* YOUR TASK *
Your task is to copy all of the entries exactly as they are given.

* DATA IN THIS EXERCISE *
■ ■ ■ ■ ■
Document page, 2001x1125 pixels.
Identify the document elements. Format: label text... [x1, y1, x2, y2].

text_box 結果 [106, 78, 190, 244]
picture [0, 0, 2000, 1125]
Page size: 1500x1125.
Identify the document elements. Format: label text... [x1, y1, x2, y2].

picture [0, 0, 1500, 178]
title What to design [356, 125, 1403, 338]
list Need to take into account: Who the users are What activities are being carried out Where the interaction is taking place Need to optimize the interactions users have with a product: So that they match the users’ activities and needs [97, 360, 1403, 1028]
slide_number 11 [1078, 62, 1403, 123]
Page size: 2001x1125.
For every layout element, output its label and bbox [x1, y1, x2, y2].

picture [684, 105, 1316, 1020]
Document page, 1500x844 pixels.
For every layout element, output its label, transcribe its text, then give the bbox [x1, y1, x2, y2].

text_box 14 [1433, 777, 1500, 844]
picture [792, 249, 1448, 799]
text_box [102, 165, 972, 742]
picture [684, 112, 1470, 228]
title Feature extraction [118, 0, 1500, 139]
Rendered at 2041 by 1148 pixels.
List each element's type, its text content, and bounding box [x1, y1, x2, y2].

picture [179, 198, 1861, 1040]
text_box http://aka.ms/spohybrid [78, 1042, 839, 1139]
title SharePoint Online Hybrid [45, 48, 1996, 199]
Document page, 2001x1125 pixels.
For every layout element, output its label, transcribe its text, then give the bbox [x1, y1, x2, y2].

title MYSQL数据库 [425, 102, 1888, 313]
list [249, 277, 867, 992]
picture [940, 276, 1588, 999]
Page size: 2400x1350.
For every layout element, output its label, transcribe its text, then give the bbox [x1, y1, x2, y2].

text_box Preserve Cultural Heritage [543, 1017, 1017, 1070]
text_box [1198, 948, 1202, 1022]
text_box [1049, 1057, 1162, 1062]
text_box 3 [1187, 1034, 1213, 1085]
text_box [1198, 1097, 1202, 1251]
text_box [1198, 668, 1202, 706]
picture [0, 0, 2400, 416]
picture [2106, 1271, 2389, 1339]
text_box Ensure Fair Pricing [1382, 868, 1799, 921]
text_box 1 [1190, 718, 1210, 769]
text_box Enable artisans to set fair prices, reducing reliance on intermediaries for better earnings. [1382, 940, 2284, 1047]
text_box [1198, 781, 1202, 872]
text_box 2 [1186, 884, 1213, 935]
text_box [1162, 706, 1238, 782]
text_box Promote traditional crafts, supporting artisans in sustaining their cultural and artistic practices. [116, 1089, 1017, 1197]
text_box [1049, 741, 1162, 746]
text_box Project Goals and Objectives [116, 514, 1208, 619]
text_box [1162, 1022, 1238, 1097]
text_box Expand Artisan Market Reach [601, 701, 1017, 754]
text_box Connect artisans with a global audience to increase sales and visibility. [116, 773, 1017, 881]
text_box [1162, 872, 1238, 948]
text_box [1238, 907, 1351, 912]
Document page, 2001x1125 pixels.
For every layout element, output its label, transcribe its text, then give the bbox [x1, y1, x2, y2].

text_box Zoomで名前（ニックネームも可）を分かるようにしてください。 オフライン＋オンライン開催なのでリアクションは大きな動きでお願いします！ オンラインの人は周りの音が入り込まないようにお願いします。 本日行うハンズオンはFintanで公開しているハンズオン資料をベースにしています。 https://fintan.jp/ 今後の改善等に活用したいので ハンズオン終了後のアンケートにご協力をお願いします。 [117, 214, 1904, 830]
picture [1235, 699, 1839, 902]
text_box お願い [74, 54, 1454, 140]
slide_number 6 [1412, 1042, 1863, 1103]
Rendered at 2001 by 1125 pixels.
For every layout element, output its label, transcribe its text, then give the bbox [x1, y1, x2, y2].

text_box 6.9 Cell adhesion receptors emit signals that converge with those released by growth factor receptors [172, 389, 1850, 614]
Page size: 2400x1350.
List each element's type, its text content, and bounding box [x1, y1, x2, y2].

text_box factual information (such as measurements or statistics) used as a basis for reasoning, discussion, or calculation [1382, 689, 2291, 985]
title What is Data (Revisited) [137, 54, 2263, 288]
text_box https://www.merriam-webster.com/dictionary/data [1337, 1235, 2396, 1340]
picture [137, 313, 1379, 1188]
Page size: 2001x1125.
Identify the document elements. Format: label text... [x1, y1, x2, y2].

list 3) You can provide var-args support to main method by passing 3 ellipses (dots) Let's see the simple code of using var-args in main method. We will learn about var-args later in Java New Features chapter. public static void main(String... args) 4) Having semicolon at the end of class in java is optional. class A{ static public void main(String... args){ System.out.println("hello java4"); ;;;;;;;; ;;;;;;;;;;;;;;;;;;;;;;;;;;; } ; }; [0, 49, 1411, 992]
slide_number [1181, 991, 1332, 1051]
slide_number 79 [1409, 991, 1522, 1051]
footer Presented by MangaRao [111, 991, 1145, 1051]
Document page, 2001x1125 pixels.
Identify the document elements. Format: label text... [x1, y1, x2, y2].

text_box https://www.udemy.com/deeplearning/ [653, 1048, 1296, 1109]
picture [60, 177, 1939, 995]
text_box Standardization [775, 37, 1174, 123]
■ ■ ■ ■ ■
* OUTPUT *
Document page, 2001x1125 pixels.
Identify the document elements. Format: label text... [x1, y1, x2, y2].

text_box 結果 [106, 78, 190, 244]
picture [0, 0, 2000, 1125]
Page size: 1500x1125.
Identify the document elements. Format: label text... [x1, y1, x2, y2].

picture [0, 0, 1500, 178]
title What to design [356, 125, 1403, 338]
list Need to take into account: Who the users are What activities are being carried out Where the interaction is taking place Need to optimize the interactions users have with a product: So that they match the users’ activities and needs [97, 360, 1403, 1028]
slide_number 11 [1078, 62, 1403, 123]
Page size: 2001x1125.
For every layout element, output its label and bbox [x1, y1, x2, y2].

picture [684, 105, 1316, 1020]
Document page, 1500x844 pixels.
For every layout element, output its label, transcribe its text, then give the bbox [x1, y1, x2, y2].

text_box 14 [1433, 777, 1500, 844]
picture [792, 249, 1448, 799]
text_box [102, 165, 972, 742]
picture [684, 112, 1470, 228]
title Feature extraction [118, 0, 1500, 139]
Rendered at 2041 by 1148 pixels.
List each element's type, its text content, and bounding box [x1, y1, x2, y2].

picture [179, 198, 1861, 1040]
text_box http://aka.ms/spohybrid [78, 1042, 839, 1139]
title SharePoint Online Hybrid [45, 48, 1996, 199]
Document page, 2001x1125 pixels.
For every layout element, output its label, transcribe its text, then give the bbox [x1, y1, x2, y2].

title MYSQL数据库 [425, 102, 1888, 313]
list [249, 277, 867, 992]
picture [940, 276, 1588, 999]
Page size: 2400x1350.
For every layout element, output its label, transcribe its text, then give the bbox [x1, y1, x2, y2].

text_box Preserve Cultural Heritage [543, 1017, 1017, 1070]
text_box [1198, 948, 1202, 1022]
text_box [1049, 1057, 1162, 1062]
text_box 3 [1187, 1034, 1213, 1085]
text_box [1198, 1097, 1202, 1251]
text_box [1198, 668, 1202, 706]
picture [0, 0, 2400, 416]
picture [2106, 1271, 2389, 1339]
text_box Ensure Fair Pricing [1382, 868, 1799, 921]
text_box 1 [1190, 718, 1210, 769]
text_box Enable artisans to set fair prices, reducing reliance on intermediaries for better earnings. [1382, 940, 2284, 1047]
text_box [1198, 781, 1202, 872]
text_box 2 [1186, 884, 1213, 935]
text_box [1162, 706, 1238, 782]
text_box Promote traditional crafts, supporting artisans in sustaining their cultural and artistic practices. [116, 1089, 1017, 1197]
text_box [1049, 741, 1162, 746]
text_box Project Goals and Objectives [116, 514, 1208, 619]
text_box [1162, 1022, 1238, 1097]
text_box Expand Artisan Market Reach [601, 701, 1017, 754]
text_box Connect artisans with a global audience to increase sales and visibility. [116, 773, 1017, 881]
text_box [1162, 872, 1238, 948]
text_box [1238, 907, 1351, 912]
Document page, 2001x1125 pixels.
For every layout element, output its label, transcribe its text, then give the bbox [x1, y1, x2, y2].

text_box Zoomで名前（ニックネームも可）を分かるようにしてください。 オフライン＋オンライン開催なのでリアクションは大きな動きでお願いします！ オンラインの人は周りの音が入り込まないようにお願いします。 本日行うハンズオンはFintanで公開しているハンズオン資料をベースにしています。 https://fintan.jp/ 今後の改善等に活用したいので ハンズオン終了後のアンケートにご協力をお願いします。 [117, 214, 1904, 830]
picture [1235, 699, 1839, 902]
text_box お願い [74, 54, 1454, 140]
slide_number 6 [1412, 1042, 1863, 1103]
Rendered at 2001 by 1125 pixels.
For every layout element, output its label, transcribe its text, then give the bbox [x1, y1, x2, y2].

text_box 6.9 Cell adhesion receptors emit signals that converge with those released by growth factor receptors [172, 389, 1850, 614]
Page size: 2400x1350.
List each element's type, its text content, and bounding box [x1, y1, x2, y2].

text_box factual information (such as measurements or statistics) used as a basis for reasoning, discussion, or calculation [1382, 689, 2291, 985]
title What is Data (Revisited) [137, 54, 2263, 288]
text_box https://www.merriam-webster.com/dictionary/data [1337, 1235, 2396, 1340]
picture [137, 313, 1379, 1188]
Page size: 2001x1125.
Identify the document elements. Format: label text... [x1, y1, x2, y2].

list 3) You can provide var-args support to main method by passing 3 ellipses (dots) Let's see the simple code of using var-args in main method. We will learn about var-args later in Java New Features chapter. public static void main(String... args) 4) Having semicolon at the end of class in java is optional. class A{ static public void main(String... args){ System.out.println("hello java4"); ;;;;;;;; ;;;;;;;;;;;;;;;;;;;;;;;;;;; } ; }; [0, 49, 1411, 992]
slide_number [1181, 991, 1332, 1051]
slide_number 79 [1409, 991, 1522, 1051]
footer Presented by MangaRao [111, 991, 1145, 1051]
Document page, 2001x1125 pixels.
Identify the document elements. Format: label text... [x1, y1, x2, y2].

text_box https://www.udemy.com/deeplearning/ [653, 1048, 1296, 1109]
picture [60, 177, 1939, 995]
text_box Standardization [775, 37, 1174, 123]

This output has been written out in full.